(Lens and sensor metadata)
►

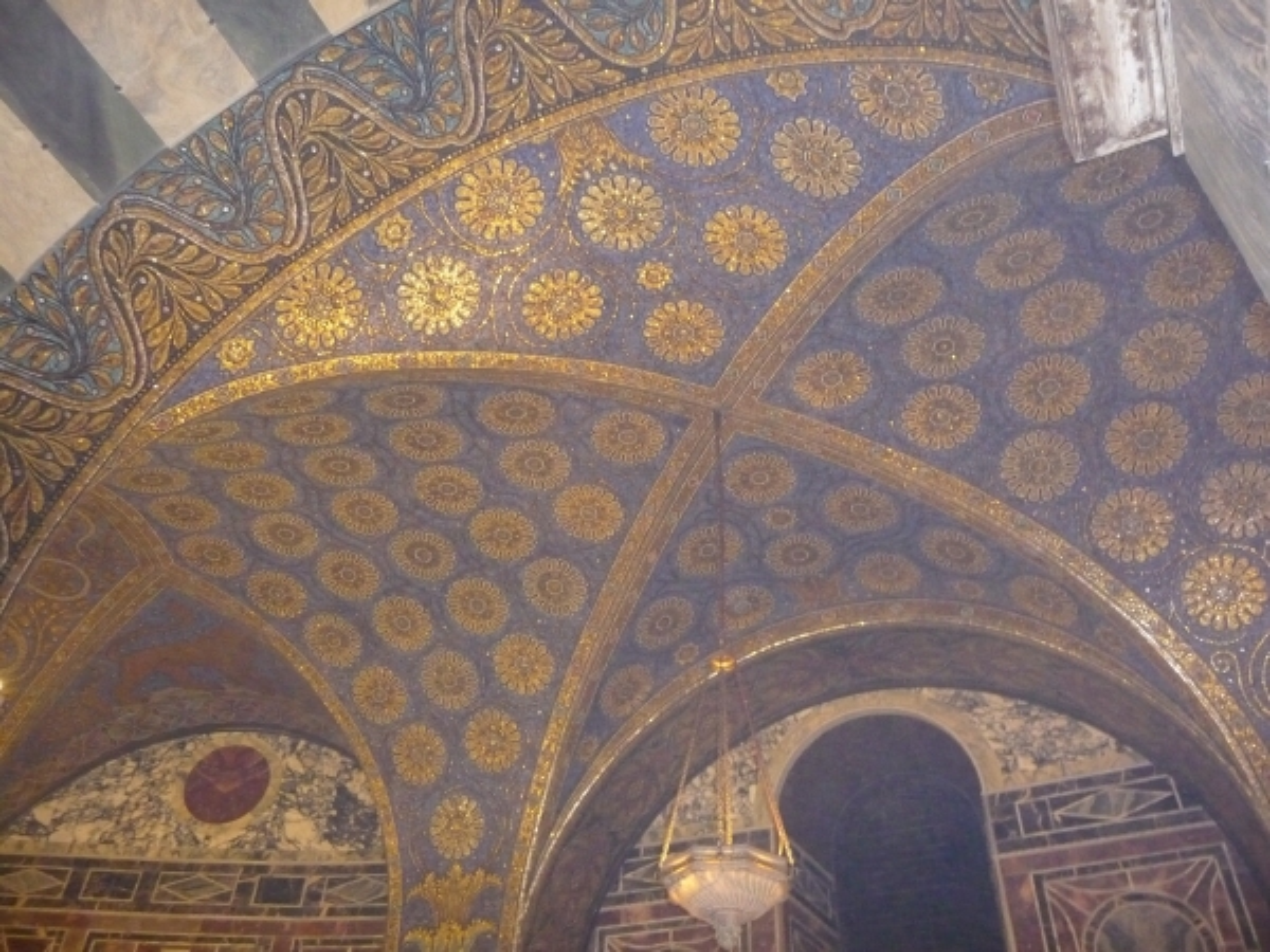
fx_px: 1101
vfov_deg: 46.8
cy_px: 476
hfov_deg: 60.0
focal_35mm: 30
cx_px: 635
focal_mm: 5
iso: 800
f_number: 3.4
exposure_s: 1/8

◄

▶ **Task details**
Print each of the records above exactly as written, leaving no picture in the copy.

▶ **Response for this exercise**
fx_px: 1101
vfov_deg: 46.8
cy_px: 476
hfov_deg: 60.0
focal_35mm: 30
cx_px: 635
focal_mm: 5
iso: 800
f_number: 3.4
exposure_s: 1/8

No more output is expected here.